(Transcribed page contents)
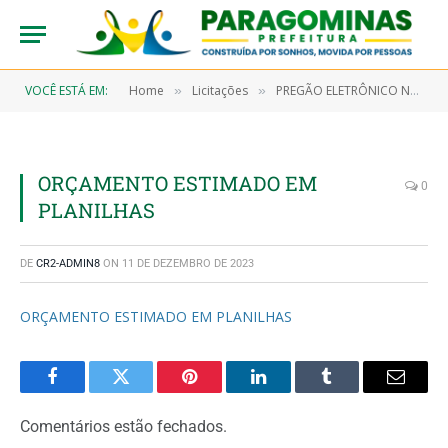
VOCÊ ESTÁ EM:
Home
Licitações
PREGÃO ELETRÔNICO N° 9/2022-00094-SRP (AQUISIÇÃO DE GÊNEROS ALIMENTICIOS, PERECÍVEIS E NÃO PERECÍVEIS DESTINADOS A ATENDER AOS PROGRAMAS DE ALIMENTAÇÃO ESCOLAR (PNAE), DE JOVENS E ADULTOS (EJA) E ALIEMNTAÇÃO ESCOLAR INDÍGENA (PNAI), ENSINO DE TEMPO INTEGRAL E CENTROS MUNICIPAIS DE EDUCAÇÃO INFANTIL DESTE MUNICIPIO)
»
»
ORÇAMENTO ESTIMADO EM
0
PLANILHAS
DE
CR2-ADMIN8
ON
11 DE DEZEMBRO DE 2023
ORÇAMENTO ESTIMADO EM PLANILHAS
Facebook
Twitter
Pinterest
LinkedIn
Tumblr
Email
Comentários estão fechados.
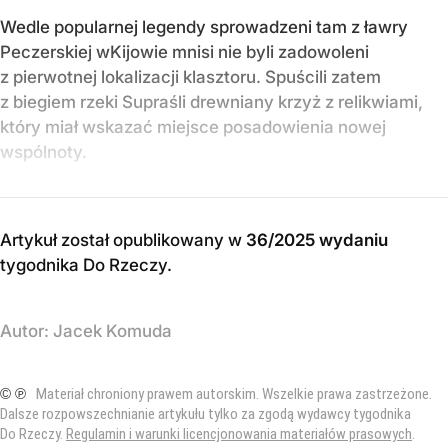
Wedle popularnej legendy sprowadzeni tam z ławry
Peczerskiej wKijowie mnisi nie byli zadowoleni
z pierwotnej lokalizacji klasztoru. Spuścili zatem
z biegiem rzeki Supraśli drewniany krzyż z relikwiami,
który miał wskazać miejsce posadowienia nowej
wspólnoty.
Artykuł został opublikowany w
36/2025 wydaniu
tygodnika Do Rzeczy
.
Autor:
Jacek Komuda
© ℗
Materiał chroniony prawem autorskim. Wszelkie prawa zastrzeżone.
Dalsze rozpowszechnianie artykułu tylko za zgodą wydawcy tygodnika
Do Rzeczy.
Regulamin i warunki licencjonowania materiałów prasowych
.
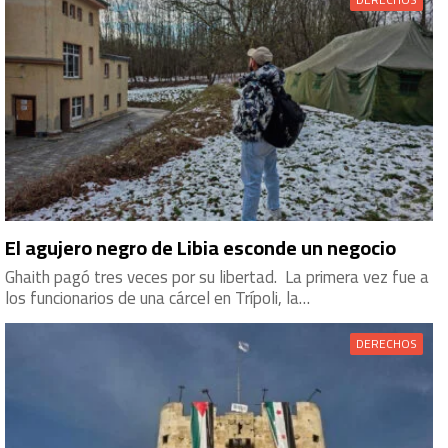
El agujero negro de Libia esconde un negocio
Ghaith pagó tres veces por su libertad. La primera vez fue a
los funcionarios de una cárcel en Trípoli, la…
DERECHOS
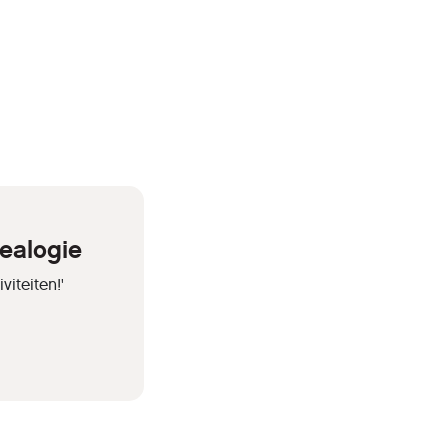
ealogie
iteiten!'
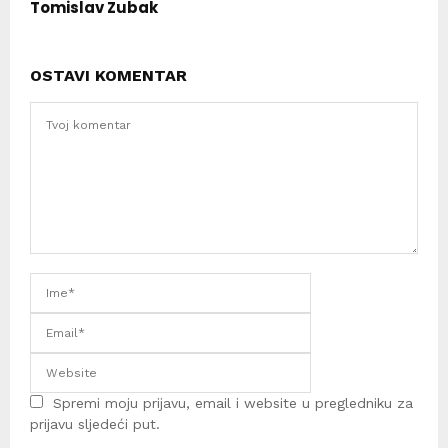
Tomislav Zubak
OSTAVI KOMENTAR
Spremi moju prijavu, email i website u pregledniku za
prijavu sljedeći put.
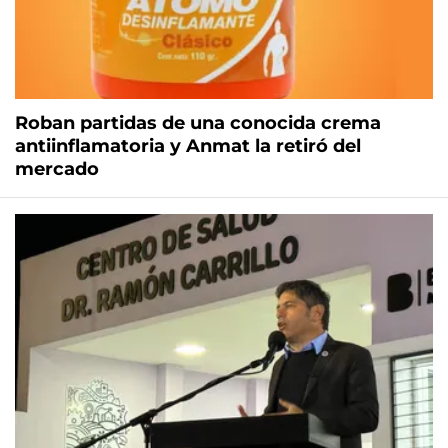
Roban partidas de una conocida crema
antiinflamatoria y Anmat la retiró del
mercado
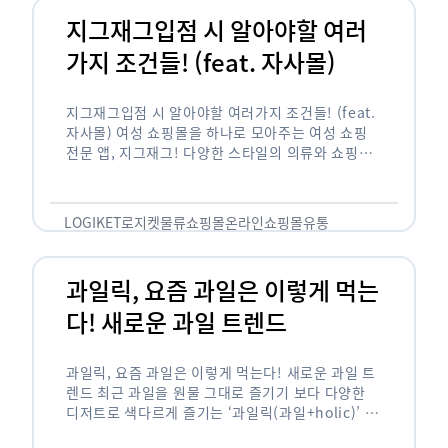
지그재그입점 시 알아야할 여러
가지 조건들! (feat. 자사몰)
지그재그입점 시 알아야할 여러가지 조건들! (feat.
자사몰) 여성 쇼핑몰을 하나로 모아주는 여성 쇼핑
전문 앱, 지그재그! 다양한 스타일의 의류와 쇼핑몰
을 한 눈에 볼 수 있다는 강점과 각종 프로모션/이벤
트 등을 …
LOGIKET
로지켓
물류
쇼핑몰
온라인쇼핑몰
유통
과일릭, 요즘 과일은 이렇게 먹는
다! 새로운 과일 트렌드
과일릭, 요즘 과일은 이렇게 먹는다! 새로운 과일 트
렌드 최근 과일을 원물 그대로 즐기기 보다 다양한
디저트로 색다르게 즐기는 ‘과일릭(과일+holic)’ 트
렌드가 확산되고 있습니다. ‘과일릭’은 ‘과일’과 ‘홀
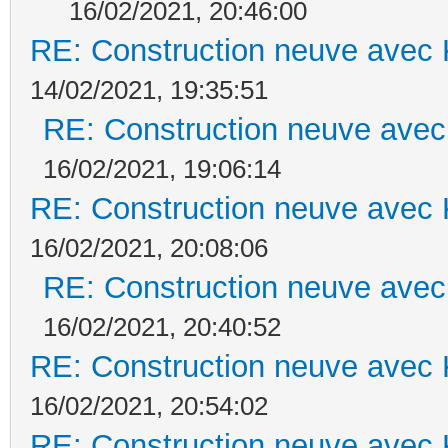
16/02/2021, 20:46:00
RE: Construction neuve avec 
14/02/2021, 19:35:51
RE: Construction neuve avec
16/02/2021, 19:06:14
RE: Construction neuve avec 
16/02/2021, 20:08:06
RE: Construction neuve avec
16/02/2021, 20:40:52
RE: Construction neuve avec 
16/02/2021, 20:54:02
RE: Construction neuve avec 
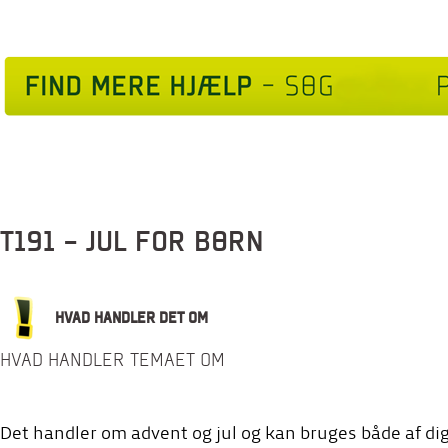
T191 - JUL FOR BØRN
HVAD HANDLER DET OM
HVAD HANDLER TEMAET OM
Det handler om advent og jul og kan bruges både af dig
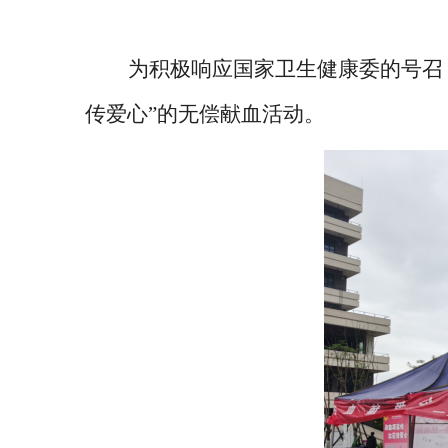
为积极响应国家卫生健康委的号召
传爱心”的无偿献血活动。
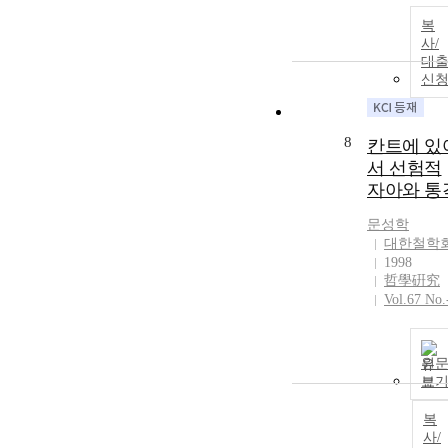
복
사/
대
신
8
칸트에 있
서 선험적
자아와 통
문성학
대한철학
1998
哲學硏究
Vol.67 No.
원
보
복
사/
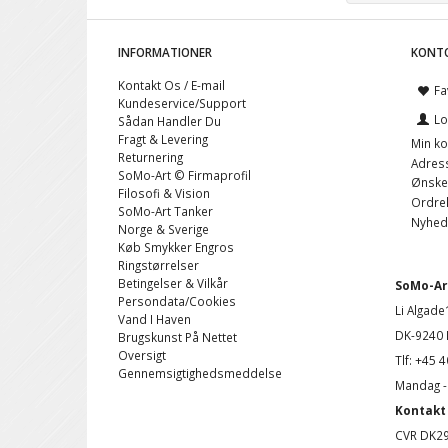
INFORMATIONER
KONT
Kontakt Os / E-mail
Fa
Kundeservice/Support
Lo
Sådan Handler Du
Fragt & Levering
Min ko
Returnering
Adres
SoMo-Art © Firmaprofil
Ønskel
Filosofi & Vision
Ordreh
SoMo-Art Tanker
Nyhed
Norge & Sverige
Køb Smykker Engros
Ringstørrelser
Betingelser & Vilkår
SoMo-Art
Persondata/Cookies
Li Algade
Vand I Haven
DK-9240 
Brugskunst På Nettet
Oversigt
Tlf: +45 
Gennemsigtighedsmeddelse
Mandag - 
Kontakt 
CVR DK2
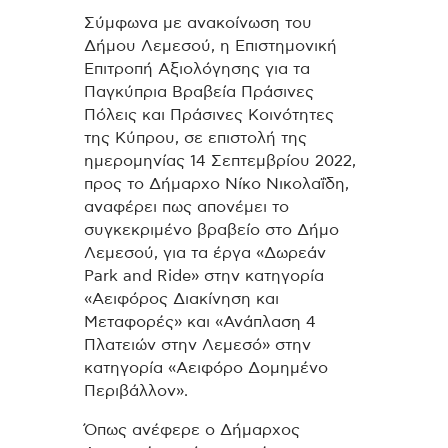
Σύμφωνα με ανακοίνωση του
Δήμου Λεμεσού, η Επιστημονική
Επιτροπή Αξιολόγησης για τα
Παγκύπρια Βραβεία Πράσινες
Πόλεις και Πράσινες Κοινότητες
της Κύπρου, σε επιστολή της
ημερομηνίας 14 Σεπτεμβρίου 2022,
προς το Δήμαρχο Νίκο Νικολαΐδη,
αναφέρει πως απονέμει το
συγκεκριμένο βραβείο στο Δήμο
Λεμεσού, για τα έργα «Δωρεάν
Park and Ride» στην κατηγορία
«Αειφόρος Διακίνηση και
Μεταφορές» και «Ανάπλαση 4
Πλατειών στην Λεμεσό» στην
κατηγορία «Αειφόρο Δομημένο
Περιβάλλον».
Όπως ανέφερε ο Δήμαρχος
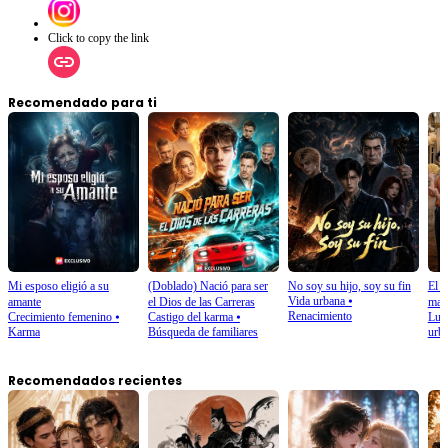
Click to copy the link
Recomendado para ti
Mi esposo eligió a su
(Doblado) Nació para ser
No soy su hijo, soy su fin
El i
Vida urbana
⦁
amante
el Dios de las Carreras
mag
Renacimiento
Crecimiento femenino
⦁
Castigo del karma
⦁
Luch
Karma
Búsqueda de familiares
urb
Recomendados recientes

WORK ORDER: Copy each line above containing the string "지그재그입점".

RESULT FOR THIS TASK:
지그재그입점 시 알아야할 여러
지그재그입점 시 알아야할 여러가지 조건들! (feat.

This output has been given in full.